▶ _Exercise details_
Across the records below, how many lines contain the string "scroll"? Give the number by itself.

Source data:
● ● ● ● ●

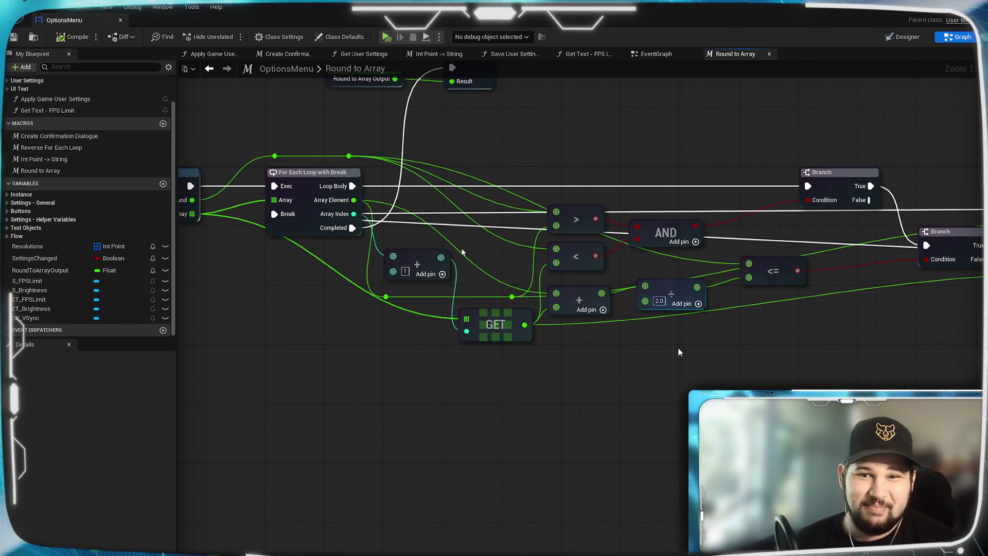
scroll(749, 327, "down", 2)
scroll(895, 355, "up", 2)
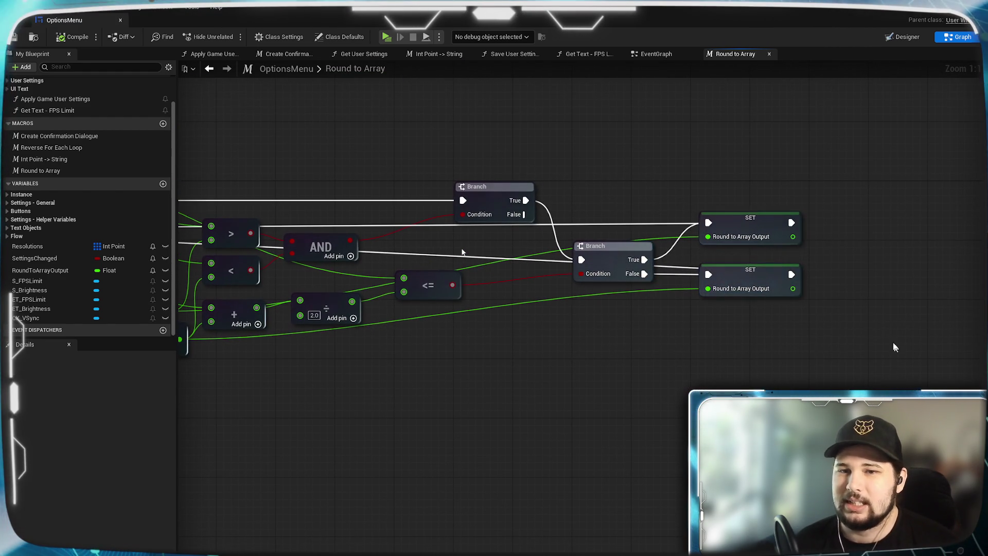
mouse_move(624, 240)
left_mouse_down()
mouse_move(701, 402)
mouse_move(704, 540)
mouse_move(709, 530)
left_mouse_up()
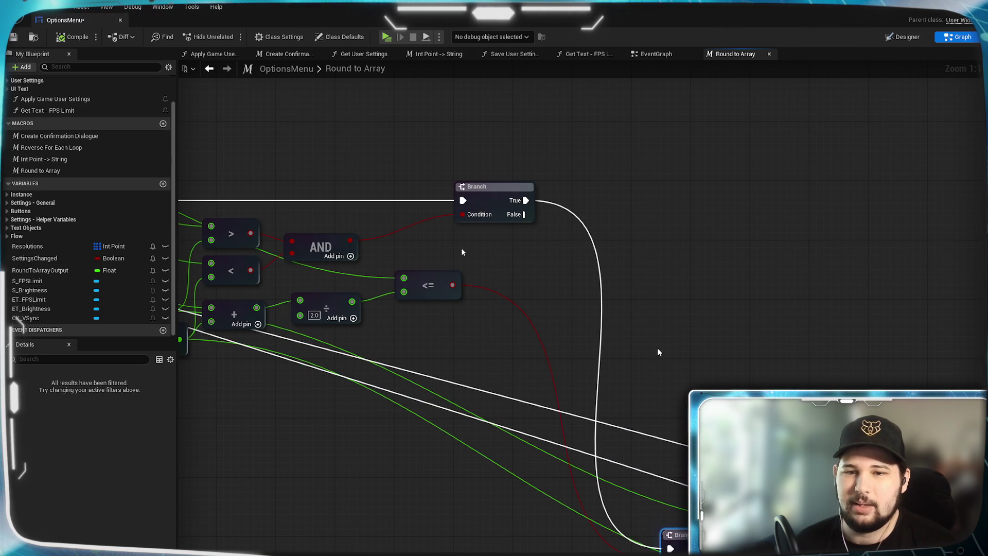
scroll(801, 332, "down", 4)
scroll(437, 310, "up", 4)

● ● ● ● ●

▶ _Solution below_
4